Hello,
I am processing insect development paired-end RNA-seq data.
Eight time points were select to prepare samples, several whole insects were put together to extract the total mRNA in each time point. As a result, I get eight RNA-seq data from the eight development time:
Egg -> 24 hour -> 48 hour -> 72 hour -> 96 hour -> Prepupa -> Pupa -> Adult
I want to draw the gene expresion across the time, like:
But the question is how should I normalized my data across samples to make the expression comparable? I using three different methods to calculate the expression value, but the results confuse me a lot. I will post the gene expression correlation plots to describe.
(1) Map RNA-seq data to genome using tophat, use cuffdiff to generate the fpkm value (As cuffdiff will normalized data across samples), and get very weak correlation across samples.
(2) Map data to genome using tophat, generate rpkm value using the sam output (use rpkmforgenes.py from Sandberg lab),and get the following figure:
(3) Use RSEM to caculate TPM vaule for each gene, and plot
Results between (1) and (2),(3) is so different. The (2) and (3) results get the similar correlation between samples,but the question is, for example, the first sample (Egg) and the last sample (Adult), the insect's phenotype is totally different, but the gene expression correlation seems too high (>0.9).

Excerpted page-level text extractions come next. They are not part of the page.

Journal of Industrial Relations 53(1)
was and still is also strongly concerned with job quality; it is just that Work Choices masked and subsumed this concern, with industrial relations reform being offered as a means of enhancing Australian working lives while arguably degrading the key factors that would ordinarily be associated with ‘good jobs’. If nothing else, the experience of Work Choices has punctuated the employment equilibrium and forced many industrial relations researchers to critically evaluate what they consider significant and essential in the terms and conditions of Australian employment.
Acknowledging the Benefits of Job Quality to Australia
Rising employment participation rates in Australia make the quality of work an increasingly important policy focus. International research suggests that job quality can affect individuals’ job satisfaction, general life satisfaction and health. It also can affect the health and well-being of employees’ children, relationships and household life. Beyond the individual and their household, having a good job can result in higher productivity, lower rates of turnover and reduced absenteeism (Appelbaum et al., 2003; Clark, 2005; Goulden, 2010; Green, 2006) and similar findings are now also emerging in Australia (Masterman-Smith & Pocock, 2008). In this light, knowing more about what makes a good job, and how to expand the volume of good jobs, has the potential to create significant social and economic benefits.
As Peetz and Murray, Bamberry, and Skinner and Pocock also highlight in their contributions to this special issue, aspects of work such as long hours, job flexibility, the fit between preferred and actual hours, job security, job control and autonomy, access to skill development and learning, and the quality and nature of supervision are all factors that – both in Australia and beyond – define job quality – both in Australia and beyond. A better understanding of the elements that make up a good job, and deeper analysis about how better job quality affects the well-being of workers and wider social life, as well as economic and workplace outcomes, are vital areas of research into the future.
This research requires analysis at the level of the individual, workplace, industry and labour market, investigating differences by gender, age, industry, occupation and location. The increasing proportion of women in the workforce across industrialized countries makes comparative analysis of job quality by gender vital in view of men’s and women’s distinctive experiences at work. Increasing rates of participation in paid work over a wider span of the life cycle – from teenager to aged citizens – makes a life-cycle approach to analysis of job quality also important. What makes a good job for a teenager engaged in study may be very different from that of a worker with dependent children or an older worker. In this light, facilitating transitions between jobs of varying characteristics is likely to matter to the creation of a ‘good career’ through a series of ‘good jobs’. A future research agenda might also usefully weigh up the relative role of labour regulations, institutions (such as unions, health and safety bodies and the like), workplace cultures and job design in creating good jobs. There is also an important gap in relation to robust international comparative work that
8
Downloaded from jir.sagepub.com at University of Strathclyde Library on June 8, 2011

Could any guy give me a comment of my results? If the expression value need to be normalized across samples after rpkm/tpm or before this process (especially for (2) and (3))? Which method I should use?
Sorry for the watermark of the pictures, I just could not find a good place to post my figures ......
Did you try logarithmic transformation before calculate the correlations?
I try to take log10 in my RSEM method result, it looks different.
But I don't know if it means my data is usable or not.